CallPro Documentation

CallPro Documentatie, Handleidingen, Release Notes, Tips and Tricks

View the Project on GitHub calway/CallPro-Docs

Importdefinities

In CallPro wordt een importdefinitie gebruikt om adressen te importeren in een bellijst. Op basis van het aangeleverde importbestand, en de bellijst, wordt met de importdefinitie bepaald welke velden in de bellijst worden gevuld met de gegevens uit het importbestand. Een importdefinitie kan worden gemaakt aan het einde van de Bellijst wizard, of direct vanuit het control panel.

Vanuit de Importdefinitie folder kan met right-click Nieuwe\Importdefinitie… een nieuwe importdefinitie worden aangemaakt.

Afhankelijk van het gekozen bestandstype moeten verschillende instellingen worden gedaan. De meest voorkomende bestanden die worden aangeleverd zijn “CSV (Comma delimited)” of “MS Excel”. Bij de eerste moet worden gelet op het veldscheidingsteken, en of de velden worden gemarkeerd met quotes. Ook herkend CallPro dan het telefoonnummer meestal als numeriek veld, terwijl dit in CallPro een karakter veld is. Bij Excel bestanden worden vaak het veldtypes (stap 6) op karakter 255 gezet. Ook kan het zijn dat de lijst met Gegevens bronnen verschilt per computer als zowel de Nederlandstalige Excel als de Engelstalige Excel binnen het call center wordt gebruikt.
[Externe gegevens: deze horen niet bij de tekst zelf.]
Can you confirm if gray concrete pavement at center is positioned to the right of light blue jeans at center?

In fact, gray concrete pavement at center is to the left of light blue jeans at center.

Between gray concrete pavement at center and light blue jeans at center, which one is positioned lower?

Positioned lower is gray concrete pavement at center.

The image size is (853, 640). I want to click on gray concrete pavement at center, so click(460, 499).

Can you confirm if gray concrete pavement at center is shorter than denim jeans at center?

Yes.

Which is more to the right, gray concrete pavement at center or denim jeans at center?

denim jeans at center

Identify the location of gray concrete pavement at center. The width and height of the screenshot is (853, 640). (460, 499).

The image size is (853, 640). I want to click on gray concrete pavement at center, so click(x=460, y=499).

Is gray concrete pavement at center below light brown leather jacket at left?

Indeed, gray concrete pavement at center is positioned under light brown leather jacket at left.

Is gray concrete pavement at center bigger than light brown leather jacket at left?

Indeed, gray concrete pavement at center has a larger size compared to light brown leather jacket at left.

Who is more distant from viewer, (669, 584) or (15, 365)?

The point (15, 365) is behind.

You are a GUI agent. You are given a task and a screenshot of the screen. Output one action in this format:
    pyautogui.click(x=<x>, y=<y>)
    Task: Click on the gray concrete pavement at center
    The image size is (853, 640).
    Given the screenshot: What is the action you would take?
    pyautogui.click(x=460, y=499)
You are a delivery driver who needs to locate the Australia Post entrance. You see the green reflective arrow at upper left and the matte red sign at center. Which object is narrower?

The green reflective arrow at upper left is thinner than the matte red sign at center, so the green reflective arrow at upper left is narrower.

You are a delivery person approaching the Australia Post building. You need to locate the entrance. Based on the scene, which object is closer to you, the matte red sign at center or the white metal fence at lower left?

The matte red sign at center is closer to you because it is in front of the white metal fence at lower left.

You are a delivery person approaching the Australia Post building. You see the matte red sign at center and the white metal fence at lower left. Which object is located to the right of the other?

Sommige Excel sheets bevatten tabbladen met namen die niet geldig zijn in CallPro. Als in stap 5 na de selectie van het Excel bestand en het tabblad ene foutmelding volgt als onderstaande

Dan bevat het tabblad in Excel mogelijk tekens die niet geldig zijn. Tekens die niet altijd werken zijn *%!\/-

In stap 6 worden de velden uit het importbestand (Externe naam) gekoppeld aan de velden uit de bellijst (Interne naam). Velden die niet nodig zijn hoeven ook niet te worden geïmporteerd, vul dan geen veld in bij Interne naam. Velden kunnen alleen gekoppeld worden als het datatype overeenkomt, en ook de lengte van het Interne veld groter of gelijk aan de lengte van het Externe veld, dit om gegevensverlies te voorkomen. Soms herkend CallPro een veld als numeriek (omdat er alleen cijfers in het veld staan) terwijl die bijvoorbeeld karakter moet zijn. Corrigeer dan het datatype om het veld te kunnen koppelen.

In stap 7 kan een standaard filter worden ingesteld op de importdefinitie die bij elke import automatisch wordt ingevuld. In de meeste gevallen moeten alle records uit het importbestand worden ingelezen en zal dit leeg blijven. In Stap 8 wordt aangegeven wat er moet gebeuren met ongeldige telefoonnummers tijdens de import, weigeren (niet importeren) of importeren met een speciale systeemstatus.

Tot slot krijgt de import definitie in de laatste stap een naam.